WHAT IS BEING ASKED:
Exactly the lines from the start of the entries through the line with "So let me ask" are required in the output, with no pictures among them.

───── MATERIAL TO PROCESS ─────

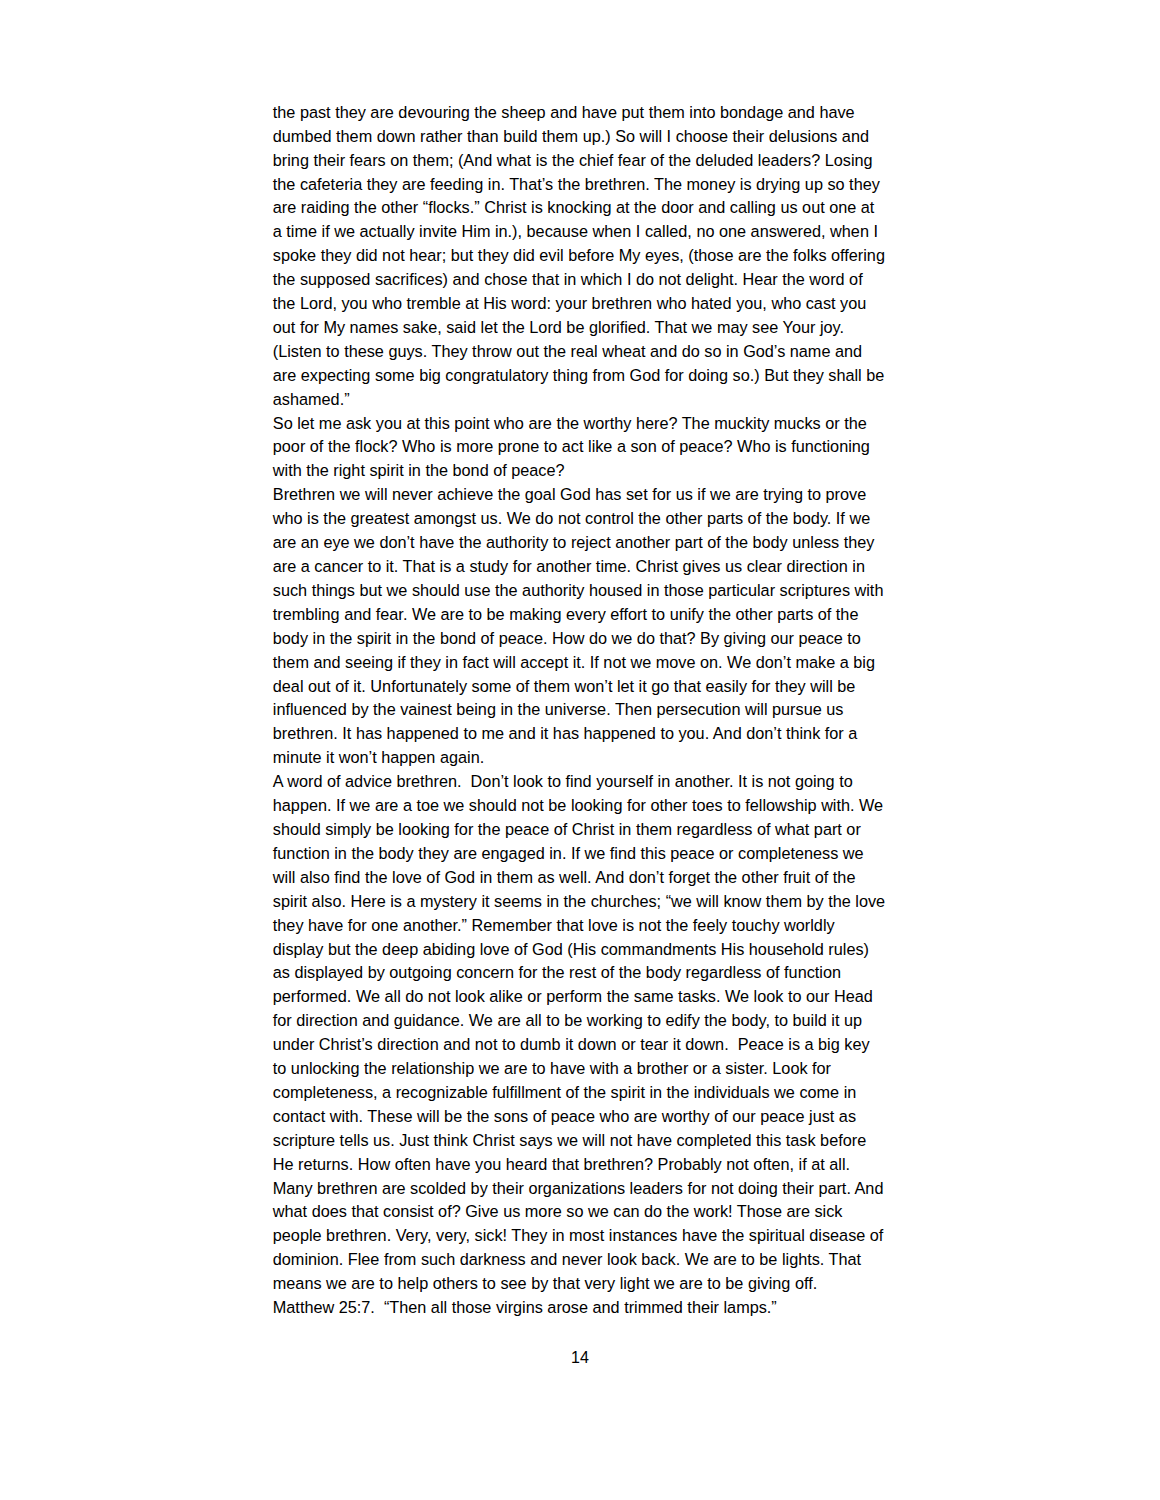the past they are devouring the sheep and have put them into bondage and have dumbed them down rather than build them up.) So will I choose their delusions and bring their fears on them; (And what is the chief fear of the deluded leaders? Losing the cafeteria they are feeding in. That’s the brethren. The money is drying up so they are raiding the other “flocks.” Christ is knocking at the door and calling us out one at a time if we actually invite Him in.), because when I called, no one answered, when I spoke they did not hear; but they did evil before My eyes, (those are the folks offering the supposed sacrifices) and chose that in which I do not delight. Hear the word of the Lord, you who tremble at His word: your brethren who hated you, who cast you out for My names sake, said let the Lord be glorified. That we may see Your joy. (Listen to these guys. They throw out the real wheat and do so in God’s name and are expecting some big congratulatory thing from God for doing so.) But they shall be ashamed.”
So let me ask you at this point who are the worthy here? The muckity mucks or the poor of the flock? Who is more prone to act like a son of peace? Who is functioning with the right spirit in the bond of peace?
Brethren we will never achieve the goal God has set for us if we are trying to prove who is the greatest amongst us. We do not control the other parts of the body. If we are an eye we don’t have the authority to reject another part of the body unless they are a cancer to it. That is a study for another time. Christ gives us clear direction in such things but we should use the authority housed in those particular scriptures with trembling and fear. We are to be making every effort to unify the other parts of the body in the spirit in the bond of peace. How do we do that? By giving our peace to them and seeing if they in fact will accept it. If not we move on. We don’t make a big deal out of it. Unfortunately some of them won’t let it go that easily for they will be influenced by the vainest being in the universe. Then persecution will pursue us brethren. It has happened to me and it has happened to you. And don’t think for a minute it won’t happen again.
A word of advice brethren. Don’t look to find yourself in another. It is not going to happen. If we are a toe we should not be looking for other toes to fellowship with. We should simply be looking for the peace of Christ in them regardless of what part or function in the body they are engaged in. If we find this peace or completeness we will also find the love of God in them as well. And don’t forget the other fruit of the spirit also. Here is a mystery it seems in the churches; “we will know them by the love they have for one another.” Remember that love is not the feely touchy worldly display but the deep abiding love of God (His commandments His household rules) as displayed by outgoing concern for the rest of the body regardless of function performed. We all do not look alike or perform the same tasks. We look to our Head for direction and guidance. We are all to be working to edify the body, to build it up under Christ’s direction and not to dumb it down or tear it down. Peace is a big key to unlocking the relationship we are to have with a brother or a sister. Look for completeness, a recognizable fulfillment of the spirit in the individuals we come in contact with. These will be the sons of peace who are worthy of our peace just as scripture tells us. Just think Christ says we will not have completed this task before He returns. How often have you heard that brethren? Probably not often, if at all. Many brethren are scolded by their organizations leaders for not doing their part. And what does that consist of? Give us more so we can do the work! Those are sick people brethren. Very, very, sick! They in most instances have the spiritual disease of dominion. Flee from such darkness and never look back. We are to be lights. That means we are to help others to see by that very light we are to be giving off.
Matthew 25:7. “Then all those virgins arose and trimmed their lamps.”
14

─────

RESULT BELOW:
the past they are devouring the sheep and have put them into bondage and have dumbed them down rather than build them up.) So will I choose their delusions and bring their fears on them; (And what is the chief fear of the deluded leaders? Losing the cafeteria they are feeding in. That’s the brethren. The money is drying up so they are raiding the other “flocks.” Christ is knocking at the door and calling us out one at a time if we actually invite Him in.), because when I called, no one answered, when I spoke they did not hear; but they did evil before My eyes, (those are the folks offering the supposed sacrifices) and chose that in which I do not delight. Hear the word of the Lord, you who tremble at His word: your brethren who hated you, who cast you out for My names sake, said let the Lord be glorified. That we may see Your joy. (Listen to these guys. They throw out the real wheat and do so in God’s name and are expecting some big congratulatory thing from God for doing so.) But they shall be ashamed.”
So let me ask you at this point who are the worthy here? The muckity mucks or the poor of the flock? Who is more prone to act like a son of peace? Who is functioning with the right spirit in the bond of peace?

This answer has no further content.